Items from a dataset:
·····

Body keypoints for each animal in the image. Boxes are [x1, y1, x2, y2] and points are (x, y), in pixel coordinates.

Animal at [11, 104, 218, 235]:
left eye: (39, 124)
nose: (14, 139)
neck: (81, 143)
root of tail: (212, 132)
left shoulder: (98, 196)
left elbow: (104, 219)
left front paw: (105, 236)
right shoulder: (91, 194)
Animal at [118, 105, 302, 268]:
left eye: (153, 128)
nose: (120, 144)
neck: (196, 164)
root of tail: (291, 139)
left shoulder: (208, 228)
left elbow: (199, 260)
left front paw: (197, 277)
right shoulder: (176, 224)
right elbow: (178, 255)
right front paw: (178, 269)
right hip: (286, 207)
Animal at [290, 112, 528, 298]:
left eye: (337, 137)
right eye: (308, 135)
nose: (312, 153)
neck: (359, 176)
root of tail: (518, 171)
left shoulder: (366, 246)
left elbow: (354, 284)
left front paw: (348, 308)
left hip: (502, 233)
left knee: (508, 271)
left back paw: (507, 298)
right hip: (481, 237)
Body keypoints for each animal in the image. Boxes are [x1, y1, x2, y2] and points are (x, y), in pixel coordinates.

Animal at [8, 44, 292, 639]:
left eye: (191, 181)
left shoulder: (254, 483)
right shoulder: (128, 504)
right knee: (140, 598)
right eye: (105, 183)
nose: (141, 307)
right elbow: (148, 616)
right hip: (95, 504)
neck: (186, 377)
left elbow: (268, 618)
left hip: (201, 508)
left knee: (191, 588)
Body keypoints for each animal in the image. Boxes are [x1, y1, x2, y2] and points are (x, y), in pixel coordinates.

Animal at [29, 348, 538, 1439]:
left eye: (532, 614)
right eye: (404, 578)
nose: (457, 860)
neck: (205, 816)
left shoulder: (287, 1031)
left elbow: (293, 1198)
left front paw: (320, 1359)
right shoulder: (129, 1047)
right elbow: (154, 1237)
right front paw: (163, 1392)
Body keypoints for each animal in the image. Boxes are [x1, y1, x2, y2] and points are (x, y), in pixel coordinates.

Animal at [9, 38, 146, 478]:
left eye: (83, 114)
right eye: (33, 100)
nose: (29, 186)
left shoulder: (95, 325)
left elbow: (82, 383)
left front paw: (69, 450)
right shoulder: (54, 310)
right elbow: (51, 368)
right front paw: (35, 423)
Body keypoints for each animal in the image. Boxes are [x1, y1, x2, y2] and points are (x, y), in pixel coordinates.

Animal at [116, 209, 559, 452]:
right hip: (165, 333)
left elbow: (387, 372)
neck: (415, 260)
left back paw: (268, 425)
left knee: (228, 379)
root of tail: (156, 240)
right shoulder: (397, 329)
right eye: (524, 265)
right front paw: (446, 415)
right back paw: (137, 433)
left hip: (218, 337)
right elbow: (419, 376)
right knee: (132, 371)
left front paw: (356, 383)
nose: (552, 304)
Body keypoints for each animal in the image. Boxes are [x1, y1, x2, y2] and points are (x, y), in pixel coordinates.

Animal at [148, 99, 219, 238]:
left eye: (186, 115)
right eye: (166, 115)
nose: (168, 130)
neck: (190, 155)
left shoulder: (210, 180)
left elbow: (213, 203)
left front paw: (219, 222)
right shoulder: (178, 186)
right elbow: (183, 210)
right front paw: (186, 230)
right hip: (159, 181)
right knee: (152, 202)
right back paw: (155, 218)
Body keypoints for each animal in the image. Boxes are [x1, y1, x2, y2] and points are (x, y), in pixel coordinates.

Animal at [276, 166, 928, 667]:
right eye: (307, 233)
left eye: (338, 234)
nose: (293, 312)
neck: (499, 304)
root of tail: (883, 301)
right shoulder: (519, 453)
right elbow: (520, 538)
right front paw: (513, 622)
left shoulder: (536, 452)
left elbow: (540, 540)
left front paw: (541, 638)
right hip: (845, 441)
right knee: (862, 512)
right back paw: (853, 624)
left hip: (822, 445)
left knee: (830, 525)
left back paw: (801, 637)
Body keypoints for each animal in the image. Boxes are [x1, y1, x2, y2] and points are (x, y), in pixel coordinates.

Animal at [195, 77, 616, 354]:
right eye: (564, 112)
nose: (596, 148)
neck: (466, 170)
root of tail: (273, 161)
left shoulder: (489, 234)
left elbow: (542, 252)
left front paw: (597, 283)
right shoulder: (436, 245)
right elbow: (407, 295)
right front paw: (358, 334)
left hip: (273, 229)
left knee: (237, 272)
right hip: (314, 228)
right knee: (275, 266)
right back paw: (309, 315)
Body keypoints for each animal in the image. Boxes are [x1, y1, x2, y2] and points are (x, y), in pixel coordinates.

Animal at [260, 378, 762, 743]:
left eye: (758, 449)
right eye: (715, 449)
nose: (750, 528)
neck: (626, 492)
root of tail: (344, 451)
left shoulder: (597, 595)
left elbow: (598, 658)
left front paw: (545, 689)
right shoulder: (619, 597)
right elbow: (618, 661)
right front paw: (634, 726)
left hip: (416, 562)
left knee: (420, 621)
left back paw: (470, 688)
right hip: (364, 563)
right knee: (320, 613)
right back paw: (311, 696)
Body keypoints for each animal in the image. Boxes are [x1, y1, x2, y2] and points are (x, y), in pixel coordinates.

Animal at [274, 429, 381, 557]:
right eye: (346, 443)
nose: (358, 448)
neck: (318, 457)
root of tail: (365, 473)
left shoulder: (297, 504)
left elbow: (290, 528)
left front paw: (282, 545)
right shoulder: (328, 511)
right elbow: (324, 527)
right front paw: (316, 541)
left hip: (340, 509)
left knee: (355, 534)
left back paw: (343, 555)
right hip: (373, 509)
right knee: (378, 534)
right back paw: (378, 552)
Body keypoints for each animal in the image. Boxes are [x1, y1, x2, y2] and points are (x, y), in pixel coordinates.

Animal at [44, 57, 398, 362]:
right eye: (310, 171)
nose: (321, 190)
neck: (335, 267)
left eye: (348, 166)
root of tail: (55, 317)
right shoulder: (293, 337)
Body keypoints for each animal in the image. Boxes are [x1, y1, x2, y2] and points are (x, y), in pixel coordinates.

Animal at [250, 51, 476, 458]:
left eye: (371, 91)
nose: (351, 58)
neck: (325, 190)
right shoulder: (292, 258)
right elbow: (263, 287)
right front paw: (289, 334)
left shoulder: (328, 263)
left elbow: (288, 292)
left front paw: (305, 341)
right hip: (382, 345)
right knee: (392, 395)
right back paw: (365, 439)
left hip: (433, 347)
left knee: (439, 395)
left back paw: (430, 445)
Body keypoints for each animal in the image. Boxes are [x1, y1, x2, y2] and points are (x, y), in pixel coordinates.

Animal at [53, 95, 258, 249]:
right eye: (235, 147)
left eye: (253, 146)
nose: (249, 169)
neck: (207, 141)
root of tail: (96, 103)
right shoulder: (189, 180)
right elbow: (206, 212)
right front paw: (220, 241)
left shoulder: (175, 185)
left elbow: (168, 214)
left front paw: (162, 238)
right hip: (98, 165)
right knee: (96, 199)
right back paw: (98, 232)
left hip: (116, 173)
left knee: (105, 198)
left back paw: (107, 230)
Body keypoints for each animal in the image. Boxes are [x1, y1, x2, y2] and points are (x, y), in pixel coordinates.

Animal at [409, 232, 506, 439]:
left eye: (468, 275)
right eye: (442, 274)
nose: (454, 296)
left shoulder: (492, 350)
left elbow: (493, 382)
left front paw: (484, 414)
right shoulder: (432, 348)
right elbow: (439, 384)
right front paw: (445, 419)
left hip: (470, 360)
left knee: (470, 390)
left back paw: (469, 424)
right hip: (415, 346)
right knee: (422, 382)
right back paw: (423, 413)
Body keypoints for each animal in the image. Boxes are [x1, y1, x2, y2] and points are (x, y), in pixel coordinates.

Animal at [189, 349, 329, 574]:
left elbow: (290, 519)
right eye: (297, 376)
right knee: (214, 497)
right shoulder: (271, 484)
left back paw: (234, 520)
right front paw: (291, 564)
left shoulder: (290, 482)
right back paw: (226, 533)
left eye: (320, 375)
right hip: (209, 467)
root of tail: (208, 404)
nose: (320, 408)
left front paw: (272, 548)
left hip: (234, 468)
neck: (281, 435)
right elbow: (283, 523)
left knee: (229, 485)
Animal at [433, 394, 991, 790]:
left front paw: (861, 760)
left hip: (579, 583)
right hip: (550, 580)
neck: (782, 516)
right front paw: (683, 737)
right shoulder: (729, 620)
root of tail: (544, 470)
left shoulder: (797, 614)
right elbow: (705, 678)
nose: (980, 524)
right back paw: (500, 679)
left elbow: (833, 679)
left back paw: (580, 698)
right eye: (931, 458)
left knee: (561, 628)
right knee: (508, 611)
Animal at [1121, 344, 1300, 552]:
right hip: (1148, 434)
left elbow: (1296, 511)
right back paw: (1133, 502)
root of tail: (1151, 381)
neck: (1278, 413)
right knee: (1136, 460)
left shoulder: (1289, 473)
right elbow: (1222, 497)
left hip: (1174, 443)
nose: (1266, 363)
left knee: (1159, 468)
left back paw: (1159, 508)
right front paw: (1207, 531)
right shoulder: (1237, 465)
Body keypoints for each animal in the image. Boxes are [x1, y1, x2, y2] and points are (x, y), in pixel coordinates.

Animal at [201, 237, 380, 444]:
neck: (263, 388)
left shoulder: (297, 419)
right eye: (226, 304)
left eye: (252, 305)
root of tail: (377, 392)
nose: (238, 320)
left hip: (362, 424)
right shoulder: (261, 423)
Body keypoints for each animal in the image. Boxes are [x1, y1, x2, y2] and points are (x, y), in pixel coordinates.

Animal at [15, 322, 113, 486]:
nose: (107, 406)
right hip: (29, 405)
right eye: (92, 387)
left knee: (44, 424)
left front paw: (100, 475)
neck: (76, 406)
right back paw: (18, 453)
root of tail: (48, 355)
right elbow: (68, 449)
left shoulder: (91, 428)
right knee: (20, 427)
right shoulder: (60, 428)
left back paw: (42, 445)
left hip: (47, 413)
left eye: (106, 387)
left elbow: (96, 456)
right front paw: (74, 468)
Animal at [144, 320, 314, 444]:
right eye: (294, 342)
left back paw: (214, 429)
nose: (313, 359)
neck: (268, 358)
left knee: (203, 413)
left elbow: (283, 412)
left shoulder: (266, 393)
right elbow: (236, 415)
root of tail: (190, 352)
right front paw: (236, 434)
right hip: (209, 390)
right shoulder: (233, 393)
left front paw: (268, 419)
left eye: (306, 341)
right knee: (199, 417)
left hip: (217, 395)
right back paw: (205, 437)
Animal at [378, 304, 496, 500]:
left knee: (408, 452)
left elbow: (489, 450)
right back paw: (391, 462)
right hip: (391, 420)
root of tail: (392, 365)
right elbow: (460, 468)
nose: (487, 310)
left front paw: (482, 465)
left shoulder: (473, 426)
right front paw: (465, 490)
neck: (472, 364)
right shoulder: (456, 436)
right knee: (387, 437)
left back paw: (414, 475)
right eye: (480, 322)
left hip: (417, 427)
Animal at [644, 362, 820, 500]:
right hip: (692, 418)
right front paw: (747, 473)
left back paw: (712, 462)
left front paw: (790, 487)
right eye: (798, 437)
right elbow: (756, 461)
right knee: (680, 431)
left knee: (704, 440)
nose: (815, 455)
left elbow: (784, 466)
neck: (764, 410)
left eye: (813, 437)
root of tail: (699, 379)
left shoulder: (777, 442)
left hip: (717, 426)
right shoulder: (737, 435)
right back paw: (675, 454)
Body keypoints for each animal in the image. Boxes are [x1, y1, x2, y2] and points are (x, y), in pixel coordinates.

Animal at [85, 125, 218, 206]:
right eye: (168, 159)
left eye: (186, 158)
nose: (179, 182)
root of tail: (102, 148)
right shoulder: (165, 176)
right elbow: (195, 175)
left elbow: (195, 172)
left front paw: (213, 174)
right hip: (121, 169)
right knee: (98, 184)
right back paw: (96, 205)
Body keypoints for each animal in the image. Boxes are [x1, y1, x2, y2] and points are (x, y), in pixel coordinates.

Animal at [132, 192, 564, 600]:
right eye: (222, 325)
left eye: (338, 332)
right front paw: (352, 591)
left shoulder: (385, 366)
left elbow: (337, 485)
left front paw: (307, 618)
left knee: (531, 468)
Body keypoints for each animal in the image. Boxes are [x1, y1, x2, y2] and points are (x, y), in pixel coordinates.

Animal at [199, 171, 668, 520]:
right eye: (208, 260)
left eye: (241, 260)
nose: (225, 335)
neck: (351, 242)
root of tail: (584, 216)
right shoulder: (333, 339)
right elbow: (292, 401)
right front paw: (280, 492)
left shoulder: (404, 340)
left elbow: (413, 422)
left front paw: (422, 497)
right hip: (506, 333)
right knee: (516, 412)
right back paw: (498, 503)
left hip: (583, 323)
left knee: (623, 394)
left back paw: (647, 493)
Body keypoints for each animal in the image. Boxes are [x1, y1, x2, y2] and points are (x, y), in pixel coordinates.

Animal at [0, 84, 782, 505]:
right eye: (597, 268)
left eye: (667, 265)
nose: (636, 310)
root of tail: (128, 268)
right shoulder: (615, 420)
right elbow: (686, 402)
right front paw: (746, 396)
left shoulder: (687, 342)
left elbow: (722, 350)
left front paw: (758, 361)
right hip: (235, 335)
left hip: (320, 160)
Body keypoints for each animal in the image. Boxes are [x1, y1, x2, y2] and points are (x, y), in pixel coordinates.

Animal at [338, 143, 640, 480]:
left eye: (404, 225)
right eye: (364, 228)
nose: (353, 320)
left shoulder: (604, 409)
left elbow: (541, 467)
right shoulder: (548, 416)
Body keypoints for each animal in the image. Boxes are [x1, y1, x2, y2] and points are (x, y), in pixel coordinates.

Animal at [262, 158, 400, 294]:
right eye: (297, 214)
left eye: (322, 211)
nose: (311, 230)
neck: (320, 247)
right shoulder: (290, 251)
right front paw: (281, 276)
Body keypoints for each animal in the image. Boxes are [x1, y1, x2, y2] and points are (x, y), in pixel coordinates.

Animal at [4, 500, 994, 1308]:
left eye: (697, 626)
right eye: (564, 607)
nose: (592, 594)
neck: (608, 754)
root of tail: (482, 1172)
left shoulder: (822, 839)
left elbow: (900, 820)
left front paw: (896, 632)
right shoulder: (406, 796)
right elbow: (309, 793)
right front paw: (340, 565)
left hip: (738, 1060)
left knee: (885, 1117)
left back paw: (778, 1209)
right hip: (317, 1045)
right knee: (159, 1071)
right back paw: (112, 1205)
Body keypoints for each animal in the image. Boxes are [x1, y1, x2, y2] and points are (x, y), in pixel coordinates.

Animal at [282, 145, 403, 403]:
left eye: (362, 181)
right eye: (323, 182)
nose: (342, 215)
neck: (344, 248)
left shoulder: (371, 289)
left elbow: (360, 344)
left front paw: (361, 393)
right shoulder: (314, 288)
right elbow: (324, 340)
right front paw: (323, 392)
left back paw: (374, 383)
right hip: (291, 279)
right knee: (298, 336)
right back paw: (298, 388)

·····

EXERCISE>
Of the entries above, transcribe exactly those lines that fall between the line containing "left eye: (338, 332)" and the line containing "right eye: (208, 260)", together with those two lines.

WORKED SOLUTION>
left eye: (338, 332)
right front paw: (352, 591)
left shoulder: (385, 366)
left elbow: (337, 485)
left front paw: (307, 618)
left knee: (531, 468)
Body keypoints for each animal in the image. Boxes are [x1, y1, x2, y2] and points are (x, y), in pixel coordinates.

Animal at [199, 171, 668, 520]:
right eye: (208, 260)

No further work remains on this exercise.